Weighted equilibrium and the flow of derivatives of polynomials
Andrei Martinez-Finkelshtein, Evgenii A. Rakhmanov
TL;DR
This work analyzes how the zeros of the derivative table $Q_{n,k}$ of polynomials $Q_n$ with zeros on $[-1,1]$ move as $k$ grows with $n$, under the arc-sine initial law for $Q_n$ zeros.
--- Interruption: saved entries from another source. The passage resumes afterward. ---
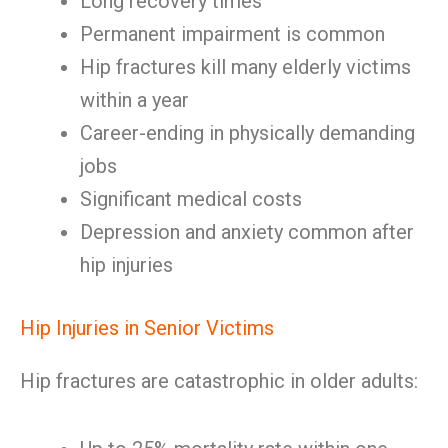
Long recovery times
Permanent impairment is common
Hip fractures kill many elderly victims
within a year
Career-ending in physically demanding
jobs
Significant medical costs
Depression and anxiety common after
hip injuries
Hip Injuries in Senior Victims
Hip fractures are catastrophic in older adults:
It proves that, as $k/n\to t\in[0,1)$, the zero-counting measures converge to an explicit absolutely continuous measure $\mu_t$ with density $d\mu_t/dx = \frac{1}{\pi}\frac{\sqrt{1-t^2-x^2}}{1-x^2}$ on $[-\sqrt{1-t^2},\sqrt{1-t^2}]$, and that $\mu_t$ equals the equilibrium measure in the external field $\varphi_t(x)=\frac{t}{2}\log\frac{1}{|x^2-1|}$ with total mass $1-t$. The result is interpreted as the flow of zeros under a potential-theoretic evolution, and is illustrated by the Jacobi polynomial case via the known derivative relation $Q'_n(x)=n P^{(\alpha+1,\beta+1)}_{n-1}(x)$. The authors provide a direct potential-theoretic proof, showing the generic nature of the phenomenon for arc-sine initial distributions and connecting to broader descriptions of the Cauchy transform in related work. These insights clarify the structure of zero distributions under differentiation and offer a rigorous framework for similar flows in orthogonal polynomial families.
Abstract
Given a sequence of polynomials $Q_n$ of degree $n$ with zeros on $[-1,1]$, we consider the triangular table of derivatives $Q_{n, k}(x)=d^k Q_n(x) /d x^k$. Under the assumption that the sequence $\{Q_n\}$ has a weak* limiting zero distribution (an empirical distribution of zeros) given by the arcsine law, we show that as $n, k \rightarrow \infty$ such that $k / n \rightarrow t \in[0,1)$, the zero-counting measure of the polynomials $Q_{n, k}$ converges to an explicitly given measure $μ_t$. This measure is the equilibrium measure of $[-1,1]$ of size $1-t$ in an external field given by two mass points of size $t/2$ fixed at $\pm 1$. The main goal of this paper is to provide a direct potential theory proof of this fact.